House debates

Wednesday, 17 June 2015

Bills

Appropriation Bill (No. 1) 2015-2016; Consideration in Detail

12:09 pm

Photo of Shayne NeumannShayne Neumann (Blair, Australian Labor Party, Shadow Minister for Indigenous Affairs) Share this | Hansard source

There are about 330,000 people working in the aged-care sector, some in residential aged care, others in home care and some in what will be taken up by the new Commonwealth Home Support Program. It is accepted that within the next eight years we will need 55,770 suitably qualified aged-care workers. One of the first acts of this government was to get rid of the negotiated Aged Care Workforce Supplement that Labor brought in, in consultation with COTA, LASA, FaCSIA and the whole sector. Through the 2014-15 budget they put the money back into the aged-care sector. It is accepted, Minister, that there has been very little appreciation of wages and improvement in conditions as a result of that. Your assistant minister made a very interesting comment on the Australian Ageing Agenda website.
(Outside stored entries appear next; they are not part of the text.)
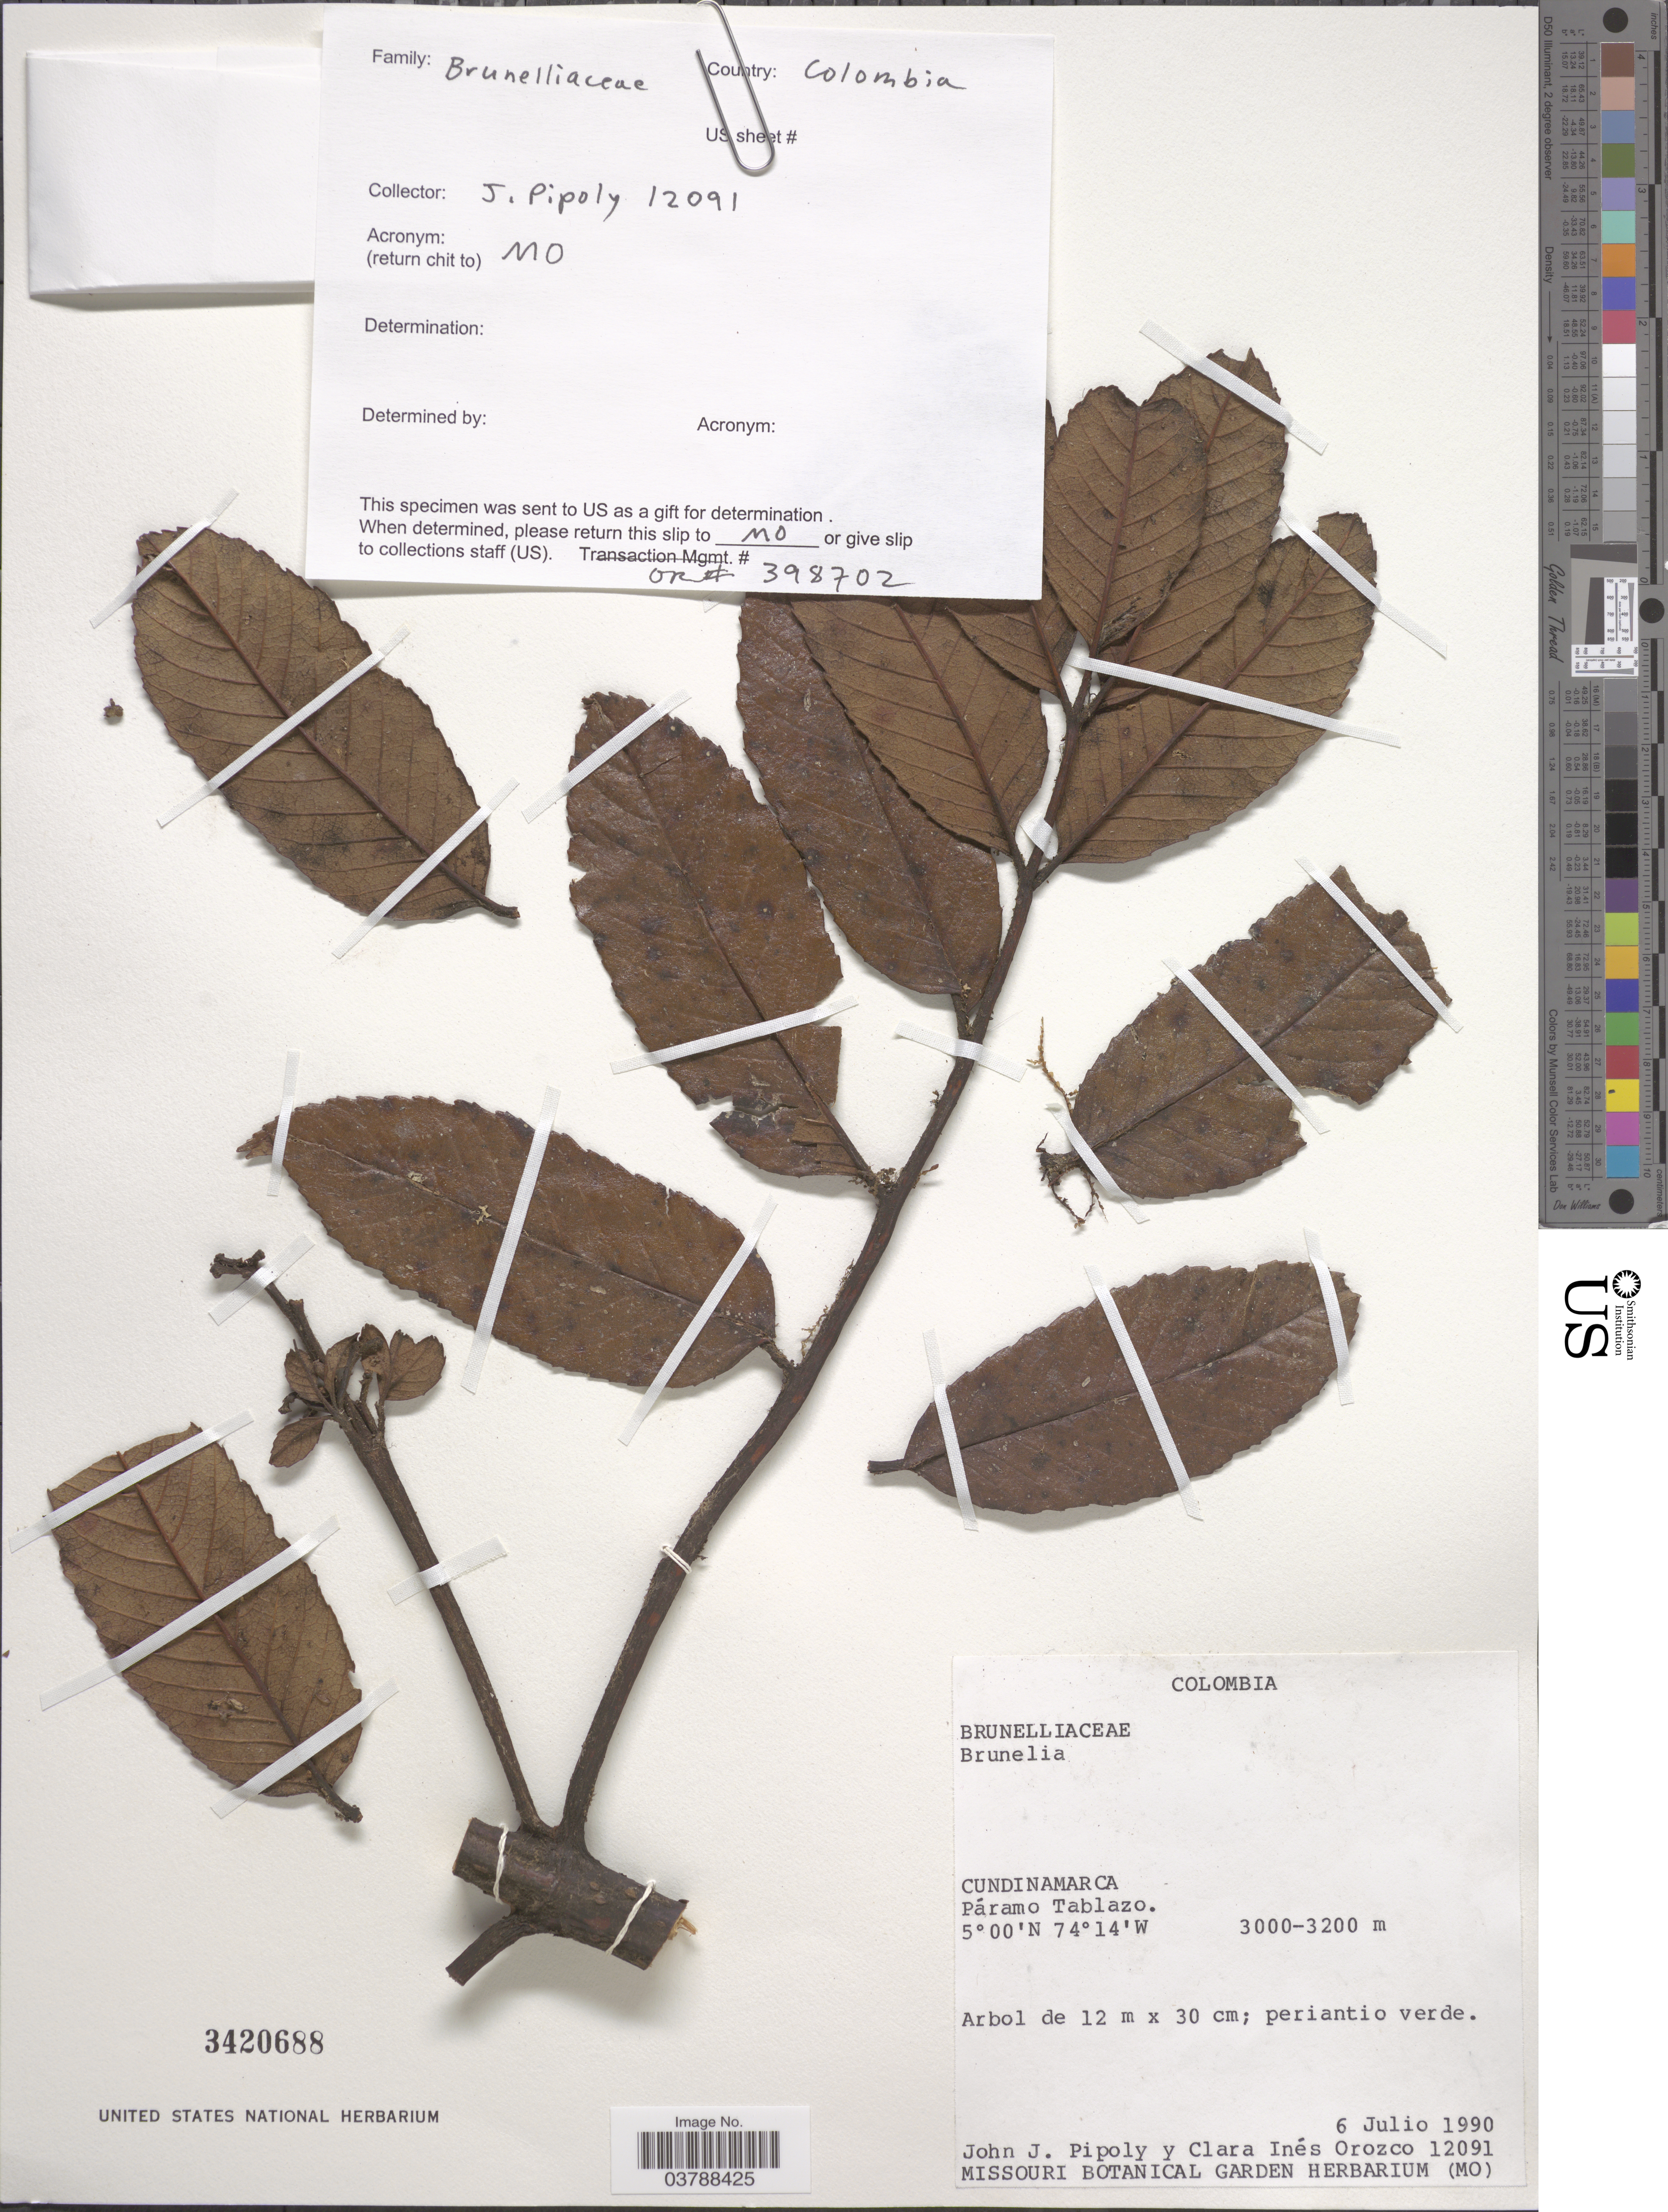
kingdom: Plantae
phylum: Tracheophyta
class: Magnoliopsida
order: Oxalidales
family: Brunelliaceae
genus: Brunellia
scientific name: Brunellia sp.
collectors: J. J. Pipoly & C. I. Orozco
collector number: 12091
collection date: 1990-07-06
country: Colombia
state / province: Cundinamarca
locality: Páramo Tablazo.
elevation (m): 3000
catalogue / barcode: US 3420688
He said:

Government can't escape their obligation in terms of funding workforce. Building a better skilled, more appropriate aged care workforce will improve outcomes for older Australians.

The assistant minister, Senator Fifield, made a promise back in February 2014 that he would develop an aged-care workforce strategy. Over a year later: where is this strategy, Minister? He also promised there would be an audit of government funded aged-care workforce initiatives and we have not seen that released. Where is that, Minister? In this current budget we have seen a reduction of 15 per cent—over $40 million—from the Aged Care Workforce Development Fund. The contracts and stock take in relation to this will expire in the next couple of weeks. Why did the government cut the funding for the Aged Care Workforce Development Fund—15 per cent, over $40 billion—before the audit was released and before anything like a strategy was delivered?